Proposed Workflow (Not Finalized):
- Work completed by assigned consultant/team
- Engineering team provides technical review
- Product & community team evaluates work products and invoices
- Executive team makes final approval based on recommendations
Outstanding Issues:
- Process not yet tested with larger, more complex tasks
- Need to establish a process for product / community team to oversee individual tasks in Phase 11C
- Individual P/C member?
- Subset of P/C members?
- Staff from a single agency?
- Concern about "finish line" definition and budget risk if multiple review layers request changes
- Well-defined scopes and budgets required to ensure "finish line" / deliverables are well-defined
4. Key Distinctions: Phase 11B vs 11C
Phase 11B Tasks:
- Small, well-defined issues ($4,000-$6,000 range)
- Clear approach to resolution
- Low ambiguity in execution
- Successfully used collaborative "planning poker" budgeting
Phase 11C Tasks:
- Larger scope ($40,000-$60,000 range)
- Multiple potential technical approaches
- Higher complexity and ambiguity
- Examples: data model documentation, telecommute model implementation, application analysis guide
Implication: Collaborative scoping methods that worked for 11B may not scale to 11C's complexity, supporting the competitive proposal approach.
Decisions Made
- Deadline Extension: Consultant proposals for Phase 11C tasks due January 23rd (extended from January 9th)
- Agency Presentations: Continue every 3 weeks with pre-assigned schedule allowing flexible content
- Team Structure Review: Ongoing discussion about combining/eliminating executive and all-hands meetings
Action Items
- Zephyr Foundation: Send follow-up email confirming January 23rd deadline
- Zephyr Foundation: Distribute meeting notes promptly to all participants
- All Participants: Submit feedback on team structure and workflow concerns
- Consortium Members: Consider recommendations about team membership (agency vs. consultant roles)

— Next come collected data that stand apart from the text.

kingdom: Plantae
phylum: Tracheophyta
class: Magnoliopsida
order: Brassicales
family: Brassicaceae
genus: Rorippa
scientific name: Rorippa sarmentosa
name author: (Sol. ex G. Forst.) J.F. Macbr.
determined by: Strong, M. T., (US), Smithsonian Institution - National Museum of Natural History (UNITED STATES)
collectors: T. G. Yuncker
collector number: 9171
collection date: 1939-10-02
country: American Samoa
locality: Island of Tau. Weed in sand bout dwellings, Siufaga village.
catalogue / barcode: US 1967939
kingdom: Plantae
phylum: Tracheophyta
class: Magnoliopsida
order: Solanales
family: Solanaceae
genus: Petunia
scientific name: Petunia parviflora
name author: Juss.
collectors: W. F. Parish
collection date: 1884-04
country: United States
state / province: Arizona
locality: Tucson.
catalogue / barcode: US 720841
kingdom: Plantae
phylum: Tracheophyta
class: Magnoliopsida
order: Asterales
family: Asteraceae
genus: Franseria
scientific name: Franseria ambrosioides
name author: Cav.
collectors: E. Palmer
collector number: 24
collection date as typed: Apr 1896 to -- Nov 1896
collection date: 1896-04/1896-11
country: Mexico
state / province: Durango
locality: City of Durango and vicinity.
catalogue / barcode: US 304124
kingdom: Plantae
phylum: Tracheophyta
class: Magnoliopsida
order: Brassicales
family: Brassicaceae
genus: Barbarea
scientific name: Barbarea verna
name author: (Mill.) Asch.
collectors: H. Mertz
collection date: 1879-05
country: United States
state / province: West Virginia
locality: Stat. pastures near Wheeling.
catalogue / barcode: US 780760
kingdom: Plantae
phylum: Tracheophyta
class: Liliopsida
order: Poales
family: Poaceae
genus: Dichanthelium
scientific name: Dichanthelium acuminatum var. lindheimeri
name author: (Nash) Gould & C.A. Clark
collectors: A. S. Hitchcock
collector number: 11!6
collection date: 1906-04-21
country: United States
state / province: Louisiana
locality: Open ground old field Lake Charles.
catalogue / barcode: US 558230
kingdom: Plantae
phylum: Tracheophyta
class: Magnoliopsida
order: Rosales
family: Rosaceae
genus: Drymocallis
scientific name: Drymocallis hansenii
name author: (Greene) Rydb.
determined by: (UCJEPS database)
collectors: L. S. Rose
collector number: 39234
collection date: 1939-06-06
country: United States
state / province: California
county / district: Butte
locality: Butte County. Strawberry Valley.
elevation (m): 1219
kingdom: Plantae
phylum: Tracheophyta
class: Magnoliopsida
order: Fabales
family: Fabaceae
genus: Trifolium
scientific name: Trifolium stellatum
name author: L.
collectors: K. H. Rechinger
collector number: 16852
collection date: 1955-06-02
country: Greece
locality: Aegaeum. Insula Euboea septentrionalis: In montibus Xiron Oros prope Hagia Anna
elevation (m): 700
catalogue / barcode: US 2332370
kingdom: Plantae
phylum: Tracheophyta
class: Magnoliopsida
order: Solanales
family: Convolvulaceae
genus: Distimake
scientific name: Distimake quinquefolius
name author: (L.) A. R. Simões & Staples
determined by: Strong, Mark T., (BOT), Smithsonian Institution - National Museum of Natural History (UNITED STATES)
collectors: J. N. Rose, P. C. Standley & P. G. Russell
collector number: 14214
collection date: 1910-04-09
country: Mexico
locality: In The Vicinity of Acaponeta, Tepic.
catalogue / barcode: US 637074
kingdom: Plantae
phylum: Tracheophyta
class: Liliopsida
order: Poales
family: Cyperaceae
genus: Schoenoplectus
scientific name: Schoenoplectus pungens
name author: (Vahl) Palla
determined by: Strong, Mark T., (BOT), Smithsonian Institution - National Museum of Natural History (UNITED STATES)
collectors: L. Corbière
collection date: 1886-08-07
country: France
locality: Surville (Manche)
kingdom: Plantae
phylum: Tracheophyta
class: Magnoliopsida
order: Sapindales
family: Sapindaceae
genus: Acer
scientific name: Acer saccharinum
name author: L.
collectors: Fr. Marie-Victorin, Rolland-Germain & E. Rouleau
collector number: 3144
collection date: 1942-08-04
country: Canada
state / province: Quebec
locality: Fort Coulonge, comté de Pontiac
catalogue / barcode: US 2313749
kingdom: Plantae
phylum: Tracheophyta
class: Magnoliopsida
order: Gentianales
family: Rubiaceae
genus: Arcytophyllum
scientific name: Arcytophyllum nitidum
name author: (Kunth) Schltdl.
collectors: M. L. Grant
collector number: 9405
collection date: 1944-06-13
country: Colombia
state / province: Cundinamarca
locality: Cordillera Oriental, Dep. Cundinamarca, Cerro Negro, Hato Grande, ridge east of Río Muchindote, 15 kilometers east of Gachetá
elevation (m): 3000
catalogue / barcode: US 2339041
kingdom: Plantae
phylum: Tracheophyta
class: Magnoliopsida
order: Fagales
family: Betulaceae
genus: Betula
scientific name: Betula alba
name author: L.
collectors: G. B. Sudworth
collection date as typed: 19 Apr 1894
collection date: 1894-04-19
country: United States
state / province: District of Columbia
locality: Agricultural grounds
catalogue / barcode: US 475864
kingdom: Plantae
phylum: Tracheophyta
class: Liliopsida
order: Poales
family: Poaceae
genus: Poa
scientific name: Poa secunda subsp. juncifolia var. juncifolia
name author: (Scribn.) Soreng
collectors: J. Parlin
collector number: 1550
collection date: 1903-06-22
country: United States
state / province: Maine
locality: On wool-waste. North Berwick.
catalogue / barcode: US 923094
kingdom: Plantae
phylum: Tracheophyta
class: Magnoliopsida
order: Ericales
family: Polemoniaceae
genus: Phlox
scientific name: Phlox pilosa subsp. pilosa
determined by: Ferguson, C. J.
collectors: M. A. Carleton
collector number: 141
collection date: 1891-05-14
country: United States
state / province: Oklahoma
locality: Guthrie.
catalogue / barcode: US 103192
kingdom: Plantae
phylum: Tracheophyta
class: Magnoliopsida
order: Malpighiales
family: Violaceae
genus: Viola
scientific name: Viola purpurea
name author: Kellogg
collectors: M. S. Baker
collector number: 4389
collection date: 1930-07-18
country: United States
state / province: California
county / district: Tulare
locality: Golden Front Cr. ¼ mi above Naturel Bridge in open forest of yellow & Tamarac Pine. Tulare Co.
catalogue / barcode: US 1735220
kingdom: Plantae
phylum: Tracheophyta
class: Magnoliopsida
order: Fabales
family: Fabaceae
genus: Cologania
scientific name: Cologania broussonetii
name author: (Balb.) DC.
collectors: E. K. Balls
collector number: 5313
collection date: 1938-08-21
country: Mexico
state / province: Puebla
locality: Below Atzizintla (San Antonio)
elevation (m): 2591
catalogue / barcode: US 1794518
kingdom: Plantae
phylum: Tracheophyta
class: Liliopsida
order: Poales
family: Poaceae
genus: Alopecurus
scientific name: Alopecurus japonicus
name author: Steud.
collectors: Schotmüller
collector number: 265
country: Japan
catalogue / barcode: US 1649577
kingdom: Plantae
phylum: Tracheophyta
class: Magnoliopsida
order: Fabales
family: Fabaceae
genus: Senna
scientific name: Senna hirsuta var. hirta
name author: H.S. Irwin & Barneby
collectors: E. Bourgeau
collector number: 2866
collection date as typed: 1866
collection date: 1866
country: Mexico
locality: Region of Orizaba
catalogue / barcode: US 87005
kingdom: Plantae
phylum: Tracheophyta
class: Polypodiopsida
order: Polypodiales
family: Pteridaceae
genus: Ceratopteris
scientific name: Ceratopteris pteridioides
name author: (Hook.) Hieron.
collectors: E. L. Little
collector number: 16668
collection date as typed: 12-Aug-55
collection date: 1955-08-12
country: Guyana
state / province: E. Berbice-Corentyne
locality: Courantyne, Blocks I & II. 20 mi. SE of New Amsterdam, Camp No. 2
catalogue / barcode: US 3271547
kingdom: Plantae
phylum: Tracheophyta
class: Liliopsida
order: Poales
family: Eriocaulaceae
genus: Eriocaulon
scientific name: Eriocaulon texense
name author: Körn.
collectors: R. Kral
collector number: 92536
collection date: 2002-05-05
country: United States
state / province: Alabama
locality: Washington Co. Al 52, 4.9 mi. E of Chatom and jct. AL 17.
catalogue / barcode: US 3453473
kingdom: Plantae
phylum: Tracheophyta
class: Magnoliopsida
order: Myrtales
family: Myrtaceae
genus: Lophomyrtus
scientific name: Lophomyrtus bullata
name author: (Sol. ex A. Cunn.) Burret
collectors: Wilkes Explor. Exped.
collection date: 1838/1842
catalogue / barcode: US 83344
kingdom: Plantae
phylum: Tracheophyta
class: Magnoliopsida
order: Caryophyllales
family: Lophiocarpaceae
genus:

- Product Team: Develop process for assigning oversight of individual Phase 11C tasks
Open Questions
- Should executive and all-hands meetings be combined?
- What is the optimal consultant role on executive and product teams?
- How should deliverable review workflow be structured for larger Phase 11C tasks?
- How to balance collaborative engagement with clear scope definition and budget certainty?